### Required work
Print the full transmission investment passage below word for word, without changing anything.

Segment Start: Page excerpt

Commission indicates that the Commission's proposal appears
inconsistent with its position in Order No. 710.
b. Transmission Investment
118. The Michigan Commission requests that the Commission clarify
whether additional detail on new transmission plant in service is
required. TAPS proposes that the Commission require subdivision of
account 353 in order to distinguish account 353 costs associated with
the transmission and generator step-up functions. This requirement
would apply irrespective of whether a Form 1 filing utility uses a
formula rate. TAPS states that for the Form 1 to work as a basis for a
preliminary rate assessment and serve its other rate-regulatory
purposes, it should break out the costs of facilities associated with
generator step-up transformation and report any methodology used to
divide account 353 between the transformation and transmission
functions. According to TAPS, the Commission's accounting practices
should reflect rate functionalization for both stated and formulaic
rates so that customers and regulators may monitor rates and understand
how the utility functionalizes costs.

Segment End: Page excerpt
Segment Start: Entries shown

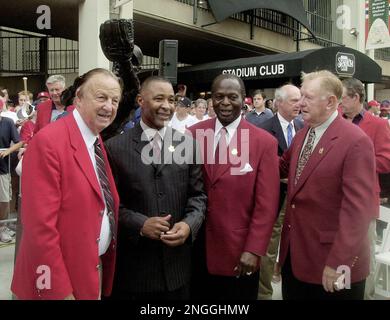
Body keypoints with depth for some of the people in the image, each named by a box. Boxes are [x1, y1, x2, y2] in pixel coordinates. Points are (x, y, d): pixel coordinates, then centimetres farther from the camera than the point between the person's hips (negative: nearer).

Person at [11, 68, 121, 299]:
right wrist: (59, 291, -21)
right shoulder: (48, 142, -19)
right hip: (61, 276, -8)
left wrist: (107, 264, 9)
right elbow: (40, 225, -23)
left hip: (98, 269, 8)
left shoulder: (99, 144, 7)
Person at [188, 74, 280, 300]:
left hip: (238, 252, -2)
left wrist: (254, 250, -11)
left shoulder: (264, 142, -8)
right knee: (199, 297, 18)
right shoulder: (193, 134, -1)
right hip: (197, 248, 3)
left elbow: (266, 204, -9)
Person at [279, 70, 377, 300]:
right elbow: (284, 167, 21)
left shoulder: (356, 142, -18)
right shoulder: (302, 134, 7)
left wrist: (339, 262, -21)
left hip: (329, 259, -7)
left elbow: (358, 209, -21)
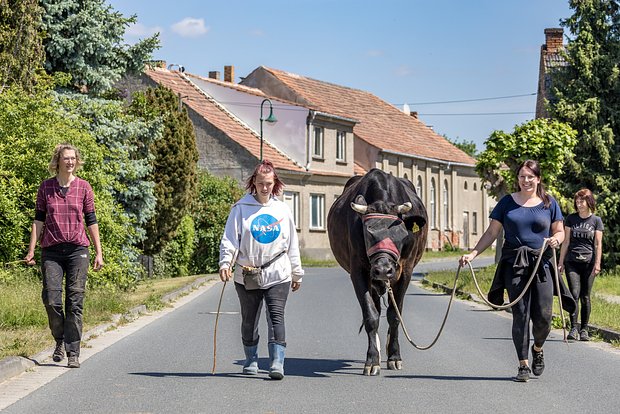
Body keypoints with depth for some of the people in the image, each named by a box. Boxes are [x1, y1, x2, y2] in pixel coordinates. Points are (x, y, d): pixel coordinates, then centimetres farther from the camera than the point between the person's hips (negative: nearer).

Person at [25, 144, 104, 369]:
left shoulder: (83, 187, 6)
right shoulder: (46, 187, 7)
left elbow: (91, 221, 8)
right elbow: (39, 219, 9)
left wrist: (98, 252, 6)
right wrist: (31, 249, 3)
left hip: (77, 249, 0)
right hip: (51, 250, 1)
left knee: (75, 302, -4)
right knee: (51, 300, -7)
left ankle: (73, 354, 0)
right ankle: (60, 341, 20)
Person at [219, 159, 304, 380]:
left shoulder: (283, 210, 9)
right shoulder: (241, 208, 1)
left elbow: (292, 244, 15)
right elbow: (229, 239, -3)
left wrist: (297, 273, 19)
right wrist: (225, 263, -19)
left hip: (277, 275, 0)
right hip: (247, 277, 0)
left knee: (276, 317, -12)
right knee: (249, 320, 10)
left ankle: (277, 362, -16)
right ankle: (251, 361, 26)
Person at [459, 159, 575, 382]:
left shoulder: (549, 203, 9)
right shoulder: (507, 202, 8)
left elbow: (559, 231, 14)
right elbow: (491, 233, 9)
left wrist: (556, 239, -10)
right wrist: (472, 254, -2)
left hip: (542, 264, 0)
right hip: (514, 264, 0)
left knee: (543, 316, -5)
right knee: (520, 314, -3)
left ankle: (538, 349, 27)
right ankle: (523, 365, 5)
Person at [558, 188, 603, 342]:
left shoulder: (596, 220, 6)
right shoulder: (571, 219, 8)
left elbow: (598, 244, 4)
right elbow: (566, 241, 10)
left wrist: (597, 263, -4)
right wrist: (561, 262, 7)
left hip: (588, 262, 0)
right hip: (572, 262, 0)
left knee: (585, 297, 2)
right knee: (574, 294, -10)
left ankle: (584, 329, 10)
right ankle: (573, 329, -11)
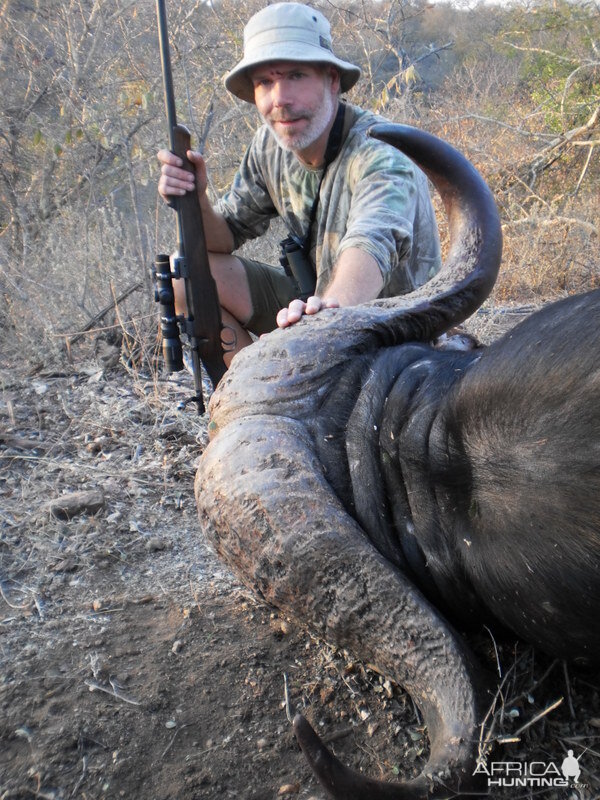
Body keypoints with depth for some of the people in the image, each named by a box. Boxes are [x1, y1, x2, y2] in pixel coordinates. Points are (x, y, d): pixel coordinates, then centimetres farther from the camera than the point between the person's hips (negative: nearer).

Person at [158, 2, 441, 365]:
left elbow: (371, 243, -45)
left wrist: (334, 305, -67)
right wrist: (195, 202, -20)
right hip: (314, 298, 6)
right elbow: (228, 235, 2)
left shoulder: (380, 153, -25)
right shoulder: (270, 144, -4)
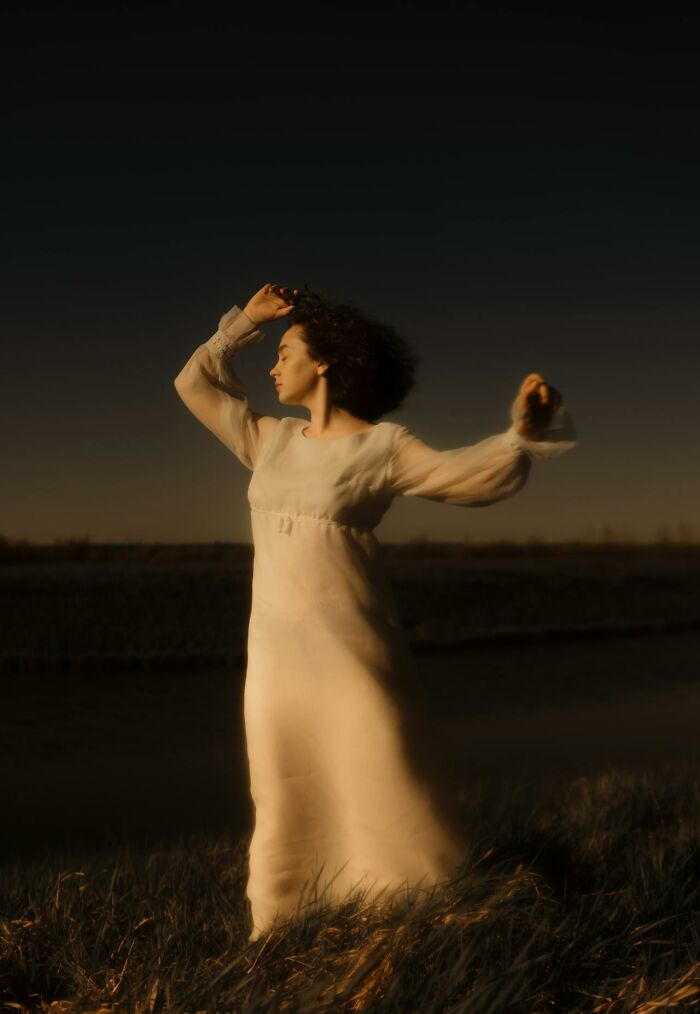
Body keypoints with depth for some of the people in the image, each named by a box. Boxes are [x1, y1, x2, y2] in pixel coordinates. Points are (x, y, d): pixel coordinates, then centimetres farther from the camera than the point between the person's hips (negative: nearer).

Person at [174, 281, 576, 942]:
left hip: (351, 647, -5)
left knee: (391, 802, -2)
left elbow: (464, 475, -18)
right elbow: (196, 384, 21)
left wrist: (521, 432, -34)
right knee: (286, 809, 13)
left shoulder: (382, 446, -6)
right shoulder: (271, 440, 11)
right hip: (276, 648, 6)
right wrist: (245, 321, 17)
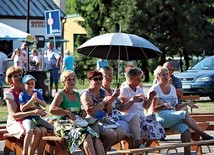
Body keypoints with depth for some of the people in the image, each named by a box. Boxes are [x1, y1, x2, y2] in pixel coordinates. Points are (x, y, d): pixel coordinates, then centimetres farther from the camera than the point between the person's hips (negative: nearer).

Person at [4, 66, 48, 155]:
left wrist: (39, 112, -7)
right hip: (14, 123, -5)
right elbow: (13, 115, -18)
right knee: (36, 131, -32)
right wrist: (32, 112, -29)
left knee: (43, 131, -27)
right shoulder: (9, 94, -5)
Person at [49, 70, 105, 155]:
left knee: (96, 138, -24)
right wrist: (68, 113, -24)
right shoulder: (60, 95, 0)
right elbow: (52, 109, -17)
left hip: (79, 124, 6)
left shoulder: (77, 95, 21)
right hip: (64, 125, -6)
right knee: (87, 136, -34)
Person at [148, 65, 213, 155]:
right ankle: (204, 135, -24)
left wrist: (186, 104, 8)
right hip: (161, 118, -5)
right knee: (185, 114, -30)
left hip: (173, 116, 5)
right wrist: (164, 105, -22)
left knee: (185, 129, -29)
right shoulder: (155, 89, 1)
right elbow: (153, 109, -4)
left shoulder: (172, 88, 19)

Segment End: Entries shown

### Reply to the exercise
Commission indicates that the Commission's proposal appears
inconsistent with its position in Order No. 710.
b. Transmission Investment
118. The Michigan Commission requests that the Commission clarify
whether additional detail on new transmission plant in service is
required. TAPS proposes that the Commission require subdivision of
account 353 in order to distinguish account 353 costs associated with
the transmission and generator step-up functions. This requirement
would apply irrespective of whether a Form 1 filing utility uses a
formula rate. TAPS states that for the Form 1 to work as a basis for a
preliminary rate assessment and serve its other rate-regulatory
purposes, it should break out the costs of facilities associated with
generator step-up transformation and report any methodology used to
divide account 353 between the transformation and transmission
functions. According to TAPS, the Commission's accounting practices
should reflect rate functionalization for both stated and formulaic
rates so that customers and regulators may monitor rates and understand
how the utility functionalizes costs.